UX writing — How a content style guide can make the process more efficient

Federica Bolzonella
funambol-techblog
Published in
5 min readNov 2, 2022

When it comes to defining strings for an app, it is never easy.

During the daily tasks of a UX team, there are often decisions to be made about which strings are the best fit for a specific situation such as a call to action button, a notification, or an entirely new screen.

Especially during the design phase of a new feature, the words communicated in a specific scenario can also have profound impact on the look and feel of a feature: colors, images, illustrations as well as choices across different components. Depending on what you want to express and communicate to your users, you have to make the right choices in terms of the proper words to use.

This is not the only issue to face though. If you are working on a product, what I found to be crucial to achieve a great result, is to clearly define the voice and the tone of that product.

In our case, this work is even more difficult since we are building and delivering a white-label product, that must work flawlessly for many customers and their different languages, environments, and configurations. We faced the complex task of defining a powerful yet common voice and tone for our communication while at the same time including “personality” for each customer’s specific circumstance. And of course, this also means collaborating with translators who, most of the time, are not privy to the exact context and reasons behind specific string choices.

Photo by Fauxels

The requirement

A few months ago, we were prompted to make the UX-writing process easier both for us (UX and Dev team) and for our customers.

After some research, it was clear that to provide strings in a more effective way, we had to build a content style guide.

The content style guide

Why is the content style guide so important? The first reason is consistency. Being in a company with many people means that everyone may have a different “style”, tone, etc. If UX writing is handled by more than one person in the team, at some point this can create inconsistency in the product.

The second reason is to have a reference for writing new micro-copies,without the need to rely on specific people in the organization.

Photo by Fauxels

Creating the content style guide

First step: research

The work has been divided into some steps. First the research.

Getting to know how others were handling the UX writing tasks has been a really useful journey.

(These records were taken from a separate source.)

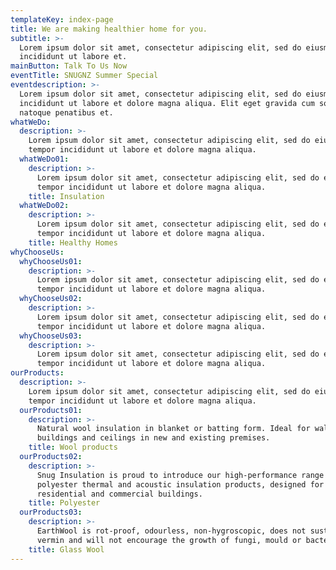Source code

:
 ```yaml
---
templateKey: index-page
title: We are making healthier home for you.
subtitle: >-
  Lorem ipsum dolor sit amet, consectetur adipiscing elit, sed do eiusmod tempor
  incididunt ut labore et.
mainButton: Talk To Us Now
eventTitle: SNUGNZ Summer Special
eventdescription: >-
  Lorem ipsum dolor sit amet, consectetur adipiscing elit, sed do eiusmod tempor
  incididunt ut labore et dolore magna aliqua. Elit eget gravida cum sociis
  natoque penatibus et.
whatWeDo:
  description: >-
    Lorem ipsum dolor sit amet, consectetur adipiscing elit, sed do eiusmod
    tempor incididunt ut labore et dolore magna aliqua.
  whatWeDo01:
    description: >-
      Lorem ipsum dolor sit amet, consectetur adipiscing elit, sed do eiusmod
      tempor incididunt ut labore et dolore magna aliqua.
    title: Insulation
  whatWeDo02:
    description: >-
      Lorem ipsum dolor sit amet, consectetur adipiscing elit, sed do eiusmod
      tempor incididunt ut labore et dolore magna aliqua.
    title: Healthy Homes
whyChooseUs:
  whyChooseUs01:
    description: >-
      Lorem ipsum dolor sit amet, consectetur adipiscing elit, sed do eiusmod
      tempor incididunt ut labore et dolore magna aliqua.
  whyChooseUs02:
    description: >-
      Lorem ipsum dolor sit amet, consectetur adipiscing elit, sed do eiusmod
      tempor incididunt ut labore et dolore magna aliqua.
  whyChooseUs03:
    description: >-
      Lorem ipsum dolor sit amet, consectetur adipiscing elit, sed do eiusmod
      tempor incididunt ut labore et dolore magna aliqua.
ourProducts:
  description: >-
    Lorem ipsum dolor sit amet, consectetur adipiscing elit, sed do eiusmod
    tempor incididunt ut labore et dolore magna aliqua.
  ourProducts01:
    description: >-
      Natural wool insulation in blanket or batting form. Ideal for walls of new
      buildings and ceilings in new and existing premises.
    title: Wool products
  ourProducts02:
    description: >-
      Snug Insulation is proud to introduce our high-performance range of 100%
      polyester thermal and acoustic insulation products, designed for the
      residential and commercial buildings.
    title: Polyester
  ourProducts03:
    description: >-
      EarthWool is rot-proof, odourless, non-hygroscopic, does not sustain
      vermin and will not encourage the growth of fungi, mould or bacteria.
    title: Glass Wool
---
```


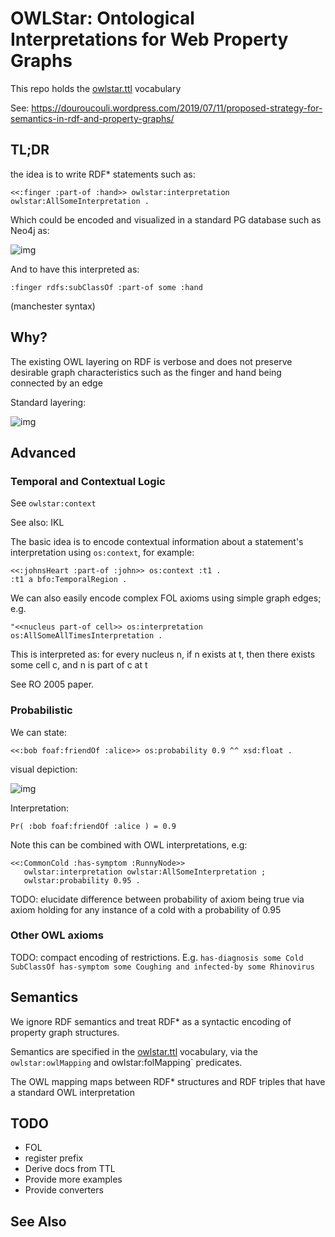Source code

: # OWLStar: Ontological Interpretations for Web Property Graphs

This repo holds the [owlstar.ttl](owlstar.ttl) vocabulary

See: https://douroucouli.wordpress.com/2019/07/11/proposed-strategy-for-semantics-in-rdf-and-property-graphs/

## TL;DR

the idea is to write RDF* statements such as:

```ttt
<<:finger :part-of :hand>> owlstar:interpretation owlstar:AllSomeInterpretation .
```

Which could be encoded and visualized in a standard PG database such as Neo4j as:

![img](https://douroucouli.files.wordpress.com/2019/07/mungalls-ontology-design-guidelines-8.png)

And to have this interpreted as:

```owl
:finger rdfs:subClassOf :part-of some :hand
```

(manchester syntax)

## Why?

The existing OWL layering on RDF is verbose and does not preserve
desirable graph characteristics such as the finger and hand being
connected by an edge

Standard layering:

![img](https://douroucouli.files.wordpress.com/2019/07/z.png)

## Advanced

### Temporal and Contextual Logic

See `owlstar:context`

See also: IKL

The basic idea is to encode contextual information about a statement's interpretation using `os:context`, for example:

```
<<:johnsHeart :part-of :john>> os:context :t1 .
:t1 a bfo:TemporalRegion .
```

We can also easily encode complex FOL axioms using simple graph edges; e.g.

```
"<<nucleus part-of cell>> os:interpretation os:AllSomeAllTimesInterpretation .
```

This is interpreted as: for every nucleus n, if n exists at t, then there exists some cell c, and n is part of c at t

See RO 2005 paper.

### Probabilistic

We can state:

```
<<:bob foaf:friendOf :alice>> os:probability 0.9 ^^ xsd:float .
```

visual depiction:

![img](https://douroucouli.files.wordpress.com/2019/07/mungalls-ontology-design-guidelines-7.png)

Interpretation:

```
Pr( :bob foaf:friendOf :alice ) = 0.9
```

Note this can be combined with OWL interpretations, e.g:

```
<<:CommonCold :has-symptom :RunnyNode>> 
   owlstar:interpretation owlstar:AllSomeInterpretation ;
   owlstar:probability 0.95 .
```

TODO: elucidate difference between probability of axiom being true via axiom holding for any instance of a cold with a probability of 0.95


### Other OWL axioms

TODO: compact encoding of restrictions. E.g. `has-diagnosis some Cold SubClassOf has-symptom some Coughing and infected-by some Rhinovirus`

## Semantics

We ignore RDF semantics and treat RDF* as a syntactic encoding of property graph structures.

Semantics are specified in the [owlstar.ttl](owlstar.ttl) vocabulary, via the `owlstar:owlMapping` and owlstar:folMapping` predicates.

The OWL mapping maps between RDF* structures and RDF triples that have a standard OWL interpretation

## TODO

 - FOL
 - register prefix
 - Derive docs from TTL
 - Provide more examples
 - Provide converters

## See Also

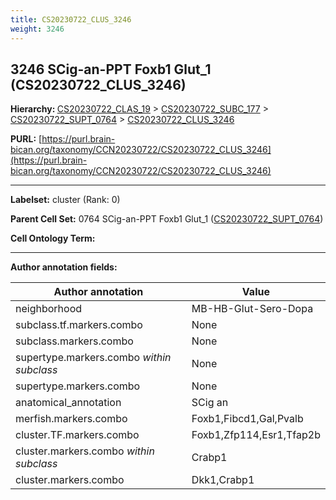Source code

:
 ```yaml
---
title: CS20230722_CLUS_3246
weight: 3246
---
```

## 3246 SCig-an-PPT Foxb1 Glut_1 (CS20230722_CLUS_3246)
<b>Hierarchy: </b>
[CS20230722_CLAS_19](../CS20230722_CLAS_19) >
[CS20230722_SUBC_177](../CS20230722_SUBC_177) >
[CS20230722_SUPT_0764](../CS20230722_SUPT_0764) >
[CS20230722_CLUS_3246](../CS20230722_CLUS_3246)

**PURL:** [https://purl.brain-bican.org/taxonomy/CCN20230722/CS20230722_CLUS_3246](https://purl.brain-bican.org/taxonomy/CCN20230722/CS20230722_CLUS_3246)

---


**Labelset:** cluster (Rank: 0)

**Parent Cell Set:** 0764 SCig-an-PPT Foxb1 Glut_1 ([CS20230722_SUPT_0764](../CS20230722_SUPT_0764))



**Cell Ontology Term:** 

[MARKER GENES.]: #


---

[TRANSFERRED ANNOTATIONS.]: #


[AUTHOR ANNOTATION FIELDS.]: #


**Author annotation fields:**

| Author annotation | Value |
|-------------------|-------|
|neighborhood|MB-HB-Glut-Sero-Dopa|
|subclass.tf.markers.combo|None|
|subclass.markers.combo|None|
|supertype.markers.combo _within subclass_|None|
|supertype.markers.combo|None|
|anatomical_annotation|SCig an|
|merfish.markers.combo|Foxb1,Fibcd1,Gal,Pvalb|
|cluster.TF.markers.combo|Foxb1,Zfp114,Esr1,Tfap2b|
|cluster.markers.combo _within subclass_|Crabp1|
|cluster.markers.combo|Dkk1,Crabp1|
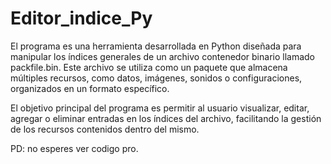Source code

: # Editor_indice_Py

El programa es una herramienta desarrollada en Python diseñada para manipular los índices generales de un archivo contenedor binario llamado packfile.bin. Este archivo se utiliza como un paquete que almacena múltiples recursos, como datos, imágenes, sonidos o configuraciones, organizados en un formato específico.

El objetivo principal del programa es permitir al usuario visualizar, editar, agregar o eliminar entradas en los índices del archivo, facilitando la gestión de los recursos contenidos dentro del mismo.




PD: no esperes ver codigo pro.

We had the chance to learn the best practices for UX writing and see how to apply them to our product.

In this phase, we collected the general rules that could fit our product and we wrote them into our guide, also applying examples to make things easier.

Example of the Content style guide

The importance of UX writing

The guide starts with the definition of UX writing, thus giving some context.
The UX writer has to be able to anticipate and detect the user’s needs. As Robert Plutchik said, all the feelings triggered, in this case by the words, push users to perform a specific action.
And this is why it’s fundamental to give personality to microcopy.

Definition of the voice and tone

The second and crucial part of the work has been dedicated to the definition of the voice and the tone of the product.

Being actively involved in this task was also a way to take a break and think in a deeper way about what we had been developing all these years.
We had the opportunity to learn which was the proper style and mood to apply to our application and define the tone for each kind of message used in the product.

The outcome of this effort was a tone map. We listed all the different kinds of messages we have in our product and placed them into a two-axis map, containing the chosen range of desirable tones (for example Concise-detailed vs Emotive-Neutral).
Each member of the team had a different color of sticky note and placed them on the map. Then we converged and the result was the product tone map, containing a clear indication of how each kind of message we have in the app should look like.

Example of Tone map

Conclusions

Before accomplishing this result, writing micro-copies had always been perceived as an arduous task. Each time we were approaching a new string it was like starting from scratch: it wasn’t only a matter of finding a good combination of words and inspiration.

The real issue was not having a reference or a guide that could provide a starting point for writing. We spent many cycles checking how we were handling micro-copies for a certain kind of message and this, most of the times, was not an efficient method. In addition, the development team was completely outside of this process and this often resulted in a lot of placeholders in the code while waiting for the final text.

The Content Style guide and the Tone map will help the team and the company create and deliver effective, clear and compelling communication to the users of our product.
In particular, the development team will be able to include drafts of the microcopies to put in the product, which in a second phase will be reviewed by the UX writing team.
In the UX team instead, every single person will be actively involved in the creation of new microcopies, not relying only on a few people anymore.

Isn’t it awesome?

Our product team is very excited about what we have been able to achieve. It will take some time for this process to become routine across all team members, but it has already made UX writing task easier to handle and the entire process more efficient.